Currently, most social care workers in local government are members of the LGPS, and pay between 5.5% and 7.5% of their salaries towards their pensions.

Unison, Unite and the GMB – the three unions on the bargaining body, the National Joint Council – have warned that up to 40% of members will leave the scheme if their contributions go up significantly.

The unions said in a paper presented to local government employers on the NJC: “The chancellor’s intention to raise £1bn from LGPS scheme members will lead to employees paying on average 9.6% for future service; a 50% increase in contributions.”

The unions also dismissed claims that local government pensions were gold-plated, adding: “The average pension in payment from the LGPS is around £4,200 a year, for women the average is £2,870.” But they insisted the LGPS, which unlike other public sector pension schemes is wholly funded by employee and employer contributions, was on safe ground, with a cashflow of between £4bn and £5bn per year.
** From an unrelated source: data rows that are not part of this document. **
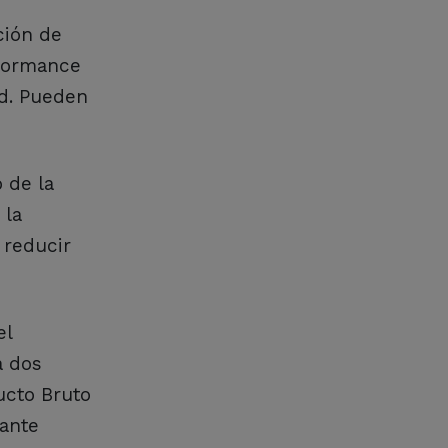
ción de
rformance
ad. Pueden
 de la
 la
 reducir
el
a dos
ucto Bruto
mante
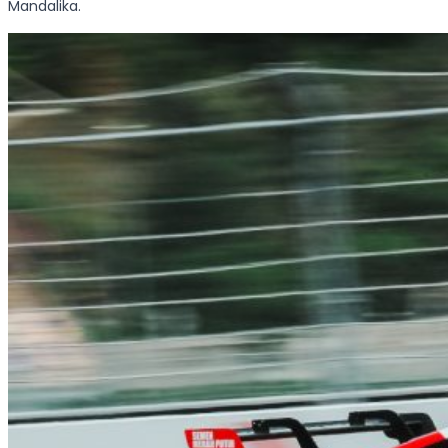
Mandalika.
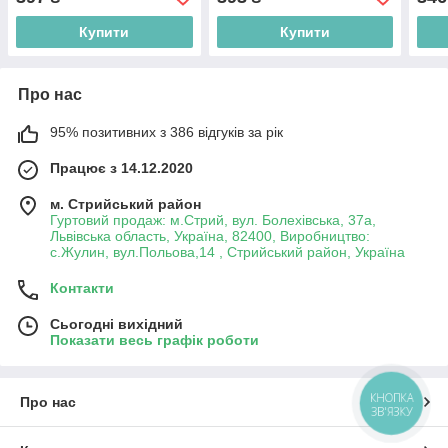
DRL500P-440U
DARE300E-S433
DUR
Купити
Купити
Про нас
95% позитивних з 386 відгуків за рік
Працює з 14.12.2020
м. Стрийський район
Гуртовий продаж: м.Стрий, вул. Болехівська, 37а,
Львівська область, Україна, 82400, Виробництво:
с.Жулин, вул.Польова,14 , Стрийський район, Україна
Контакти
Сьогодні вихідний
Показати весь графік роботи
КНОПКА
Про нас
ЗВ'ЯЗКУ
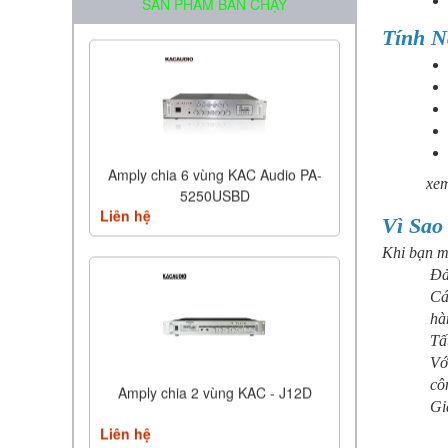
SẢN PHẨM BÁN CHẠY
Tính N
Amply chia 6 vùng KAC Audio PA-
xem
5250USBD
Liên hệ
Vì Sao
Khi bạn m
Đả
Cá
hà
Tấ
Vớ
cô
Amply chia 2 vùng KAC - J12D
Gi
Liên hệ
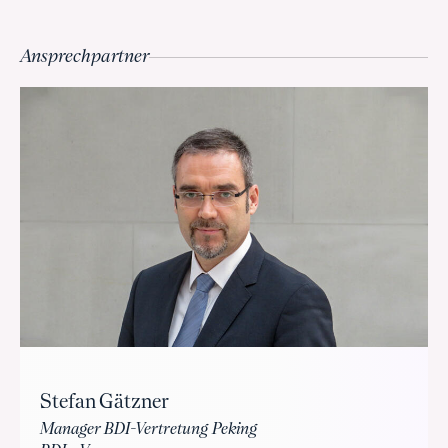
Ansprechpartner
Stefan Gätzner
Manager BDI-Vertretung Peking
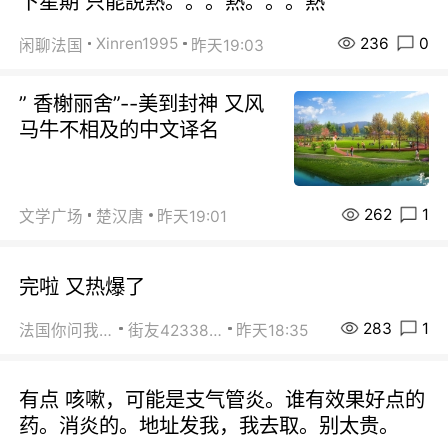
下星期 只能說熱。。。熱。。。熱
236
0
Xinren1995
闲聊法国
昨天19:03
” 香榭丽舍”--美到封神 又风
马牛不相及的中文译名
262
1
文学广场
楚汉唐
昨天19:01
完啦 又热爆了
283
1
法国你问我答
街友42338202
昨天18:35
有点 咳嗽，可能是支气管炎。谁有效果好点的
药。消炎的。地址发我，我去取。别太贵。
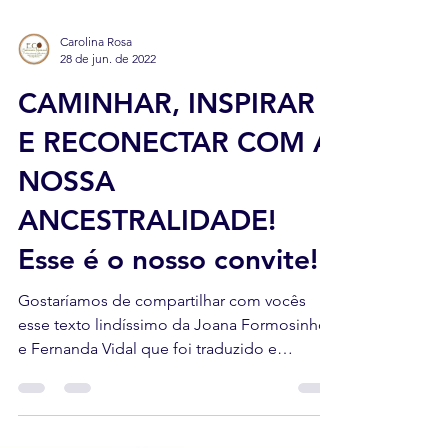
Carolina Rosa
28 de jun. de 2022
CAMINHAR, INSPIRAR
E RECONECTAR COM A
NOSSA
ANCESTRALIDADE!
Esse é o nosso convite!
Gostaríamos de compartilhar com vocês
esse texto lindíssimo da Joana Formosinho
e Fernanda Vidal que foi traduzido e
inspirado no texto...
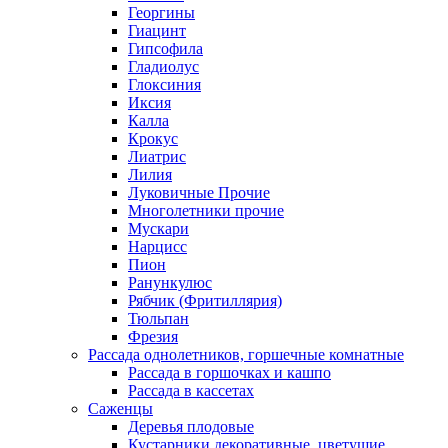
Георгины
Гиацинт
Гипсофила
Гладиолус
Глоксиния
Иксия
Калла
Крокус
Лиатрис
Лилия
Луковичные Прочие
Многолетники прочие
Мускари
Нарцисс
Пион
Ранункулюс
Рябчик (Фритиллярия)
Тюльпан
Фрезия
Рассада однолетников, горшечные комнатные
Рассада в горшочках и кашпо
Рассада в кассетах
Саженцы
Деревья плодовые
Кустарники декоративные, цветущие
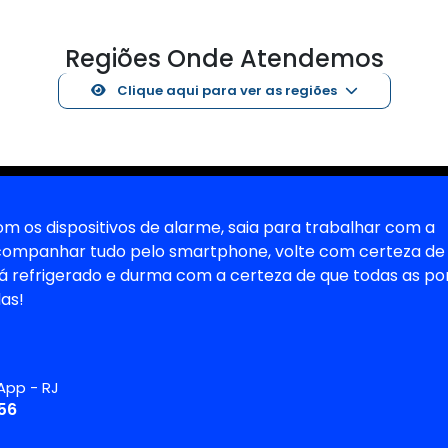
Regiões Onde Atendemos
Clique aqui para ver as regiões
m os dispositivos de alarme, saia para trabalhar com a
companhar tudo pelo smartphone, volte com certeza de
tá refrigerado e durma com a certeza de que todas as po
as!
App - RJ
56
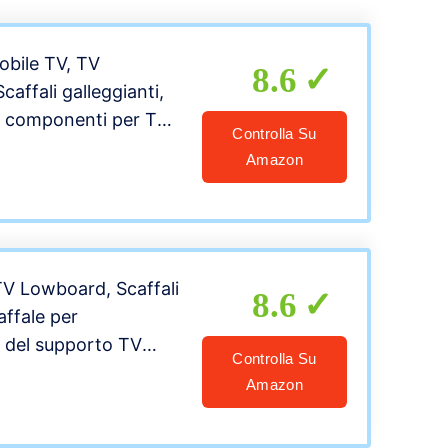
bile TV, TV
8.6
affali galleggianti,
r componenti per TV
Controlla Su
e, Console TV a
Amazon
/120 / 140/150 cm
n Legno Media
r stoccaggio.
TV Lowboard, Scaffali
8.6
caffale per
 del supporto TV
Controlla Su
, Televisione / Audio /
Amazon
ole Media Media
mponenti, 120/140/160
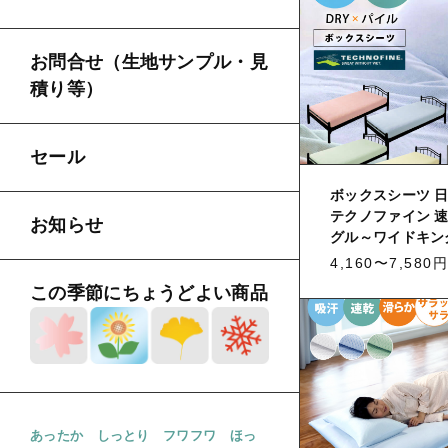
お問合せ（生地サンプル・見
積り等）
セール
ボックスシーツ 日
テクノファイン 速
お知らせ
グル～ワイドキン
4,160〜7,580円
この季節にちょうどよい商品
あったか
しっとり
フワフワ
ほっ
The government plans to increase the retirement age for public sector workers to 66 by 2020 after accepting the recommendations of Lord Hutton, in his review of public sector pensions published in March. It will also scrap final salary pension schemes, replacing them with a system based on average career earnings.

A Treasury spokesperson said: “The government is committed to providing good quality public service pensions whilst ensuring long-term sustainability. This includes continuing with a form of defined benefit pension and ministers are engaging with public sector unions to deliver the increases in employee contributions recommended by former work and pensions secretary, Lord Hutton, in a progressive way. The government will put forward proposals about how savings will be delivered across schemes in June.”

Earlier this year, the chair of the Local Government Association, Baroness Eaton, warned Osborne that many workers could pull out of the scheme if plans to raise contributions went ahead.

Brian Strutton, national secretary of the GMB, has also warned the move would be “disastrous”.